[Stored data entries]

▬▬▬

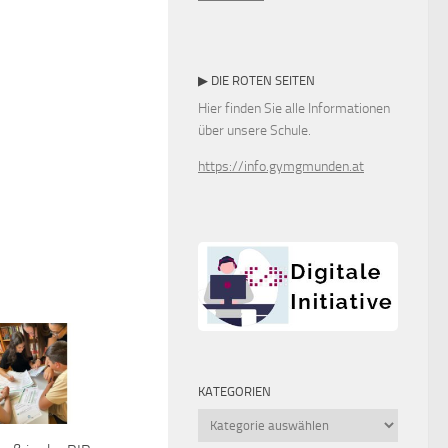
▶ DIE ROTEN SEITEN
Hier finden Sie alle Informationen
über unsere Schule.
https://info.gymgmunden.at
KATEGORIEN
Kategorien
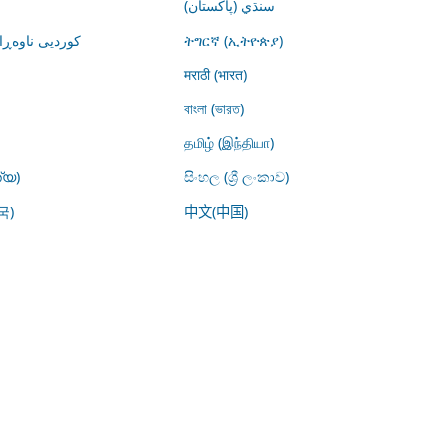
سنڌي (پاکستان)
کوردیی ناوە)
ትግርኛ (ኢትዮጵያ)
मराठी (भारत)
বাংলা (ভারত)
தமிழ் (இந்தியா)
്യ)
සිංහල (ශ්‍රී ලංකාව)
국)
中文(中国)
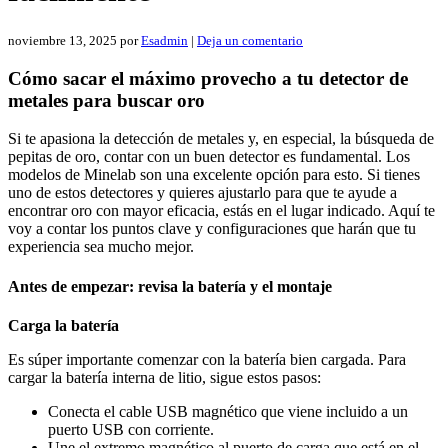
noviembre 13, 2025
por
Esadmin
|
Deja un comentario
Cómo sacar el máximo provecho a tu detector de
metales para buscar oro
Si te apasiona la detección de metales y, en especial, la búsqueda de
pepitas de oro, contar con un buen detector es fundamental. Los
modelos de Minelab son una excelente opción para esto. Si tienes
uno de estos detectores y quieres ajustarlo para que te ayude a
encontrar oro con mayor eficacia, estás en el lugar indicado. Aquí te
voy a contar los puntos clave y configuraciones que harán que tu
experiencia sea mucho mejor.
Antes de empezar: revisa la batería y el montaje
Carga la batería
Es súper importante comenzar con la batería bien cargada. Para
cargar la batería interna de litio, sigue estos pasos:
Conecta el cable USB magnético que viene incluido a un
puerto USB con corriente.
Une el extremo magnético al puerto de carga que está en el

▬▬▬

◆ EXERCISE DETAILS
Please copy the records above word for word, omitting every picture.

◆ FINISHED TASK
▶ DIE ROTEN SEITEN
Hier finden Sie alle Informationen
über unsere Schule.
https://info.gymgmunden.at
KATEGORIEN
Kategorien
سنڌي (پاکستان)
کوردیی ناوە)
ትግርኛ (ኢትዮጵያ)
मराठी (भारत)
বাংলা (ভারত)
தமிழ் (இந்தியா)
്യ)
සිංහල (ශ්‍රී ලංකාව)
국)
中文(中国)
noviembre 13, 2025
por
Esadmin
|
Deja un comentario
Cómo sacar el máximo provecho a tu detector de
metales para buscar oro
Si te apasiona la detección de metales y, en especial, la búsqueda de
pepitas de oro, contar con un buen detector es fundamental. Los
modelos de Minelab son una excelente opción para esto. Si tienes
uno de estos detectores y quieres ajustarlo para que te ayude a
encontrar oro con mayor eficacia, estás en el lugar indicado. Aquí te
voy a contar los puntos clave y configuraciones que harán que tu
experiencia sea mucho mejor.
Antes de empezar: revisa la batería y el montaje
Carga la batería
Es súper importante comenzar con la batería bien cargada. Para
cargar la batería interna de litio, sigue estos pasos:
Conecta el cable USB magnético que viene incluido a un
puerto USB con corriente.
Une el extremo magnético al puerto de carga que está en el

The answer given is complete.